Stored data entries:

--- START ---

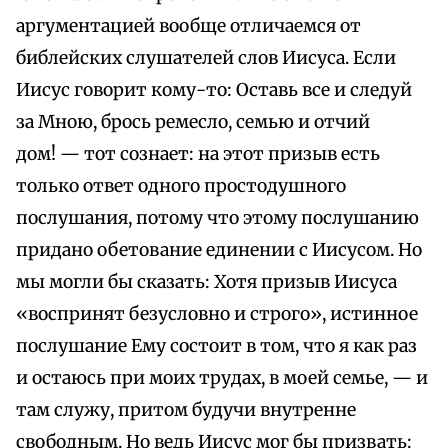
аргументацией вообще отличаемся от
библейских слушателей слов Иисуса. Если
Иисус говорит кому-то: Оставь все и следуй
за Мною, брось ремесло, семью и отчий
дом! — тот сознает: на этот призыв есть
только ответ одного простодушного
послушания, потому что этому послушанию
придано обетование единении с Иисусом. Но
мы могли бы сказать: Хотя призыв Иисуса
«воспринят безусловно и строго», истинное
послушание Ему состоит в том, что я как раз
и остаюсь при моих трудах, в моей семье, — и
там служу, притом будучи внутренне
свободным. Но ведь Иисус мог бы призвать:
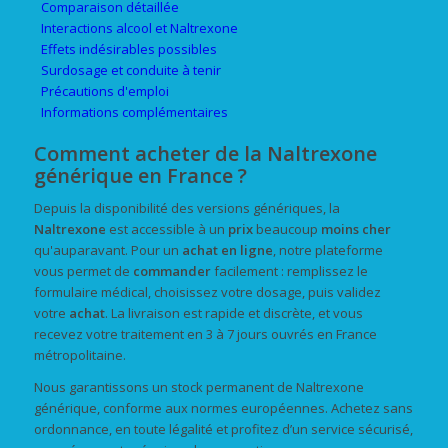
Comparaison détaillée
Interactions alcool et Naltrexone
Effets indésirables possibles
Surdosage et conduite à tenir
Précautions d'emploi
Informations complémentaires
Comment acheter de la Naltrexone
générique en France ?
Depuis la disponibilité des versions génériques, la
Naltrexone
est accessible à un
prix
beaucoup
moins cher
qu'auparavant. Pour un
achat
en ligne
, notre plateforme
vous permet de
commander
facilement : remplissez le
formulaire médical, choisissez votre dosage, puis validez
votre
achat
. La livraison est rapide et discrète, et vous
recevez votre traitement en 3 à 7 jours ouvrés en France
métropolitaine.
Nous garantissons un stock permanent de Naltrexone
générique, conforme aux normes européennes. Achetez sans
ordonnance, en toute légalité et profitez d’un service sécurisé,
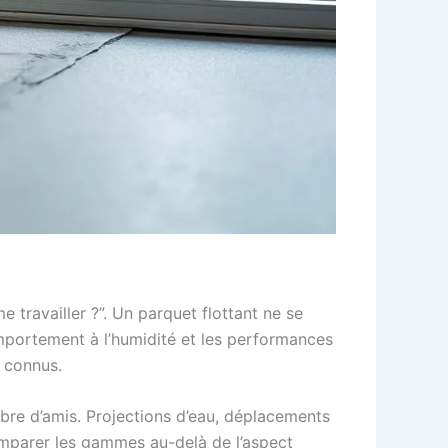
 travailler ?”. Un parquet flottant ne se
omportement à l’humidité et les performances
à connus.
bre d’amis. Projections d’eau, déplacements
comparer les gammes au-delà de l’aspect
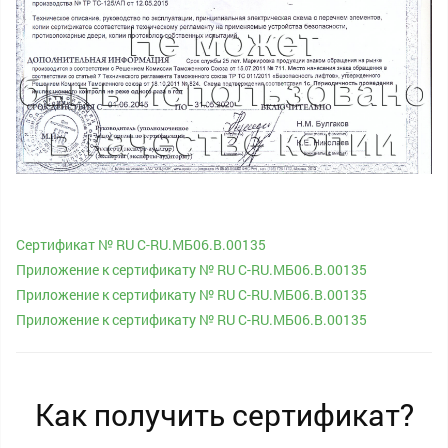
Сертификат № RU С-RU.МБ06.B.00135
Приложение к сертификату № RU С-RU.МБ06.B.00135
Приложение к сертификату № RU С-RU.МБ06.B.00135
Приложение к сертификату № RU С-RU.МБ06.B.00135
Как получить сертификат?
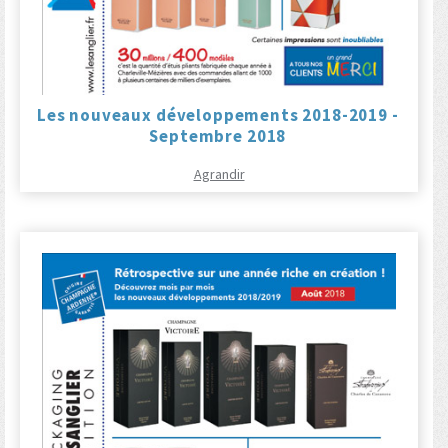
Les nouveaux développements 2018-2019 -
Septembre 2018
Agrandir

--- END ---

TASK TO CARRY OUT
Lines that contain "Naltrexone" are to be copied from the records above.

WRITTEN SOLUTION
Interactions alcool et Naltrexone
Comment acheter de la Naltrexone
Naltrexone
Nous garantissons un stock permanent de Naltrexone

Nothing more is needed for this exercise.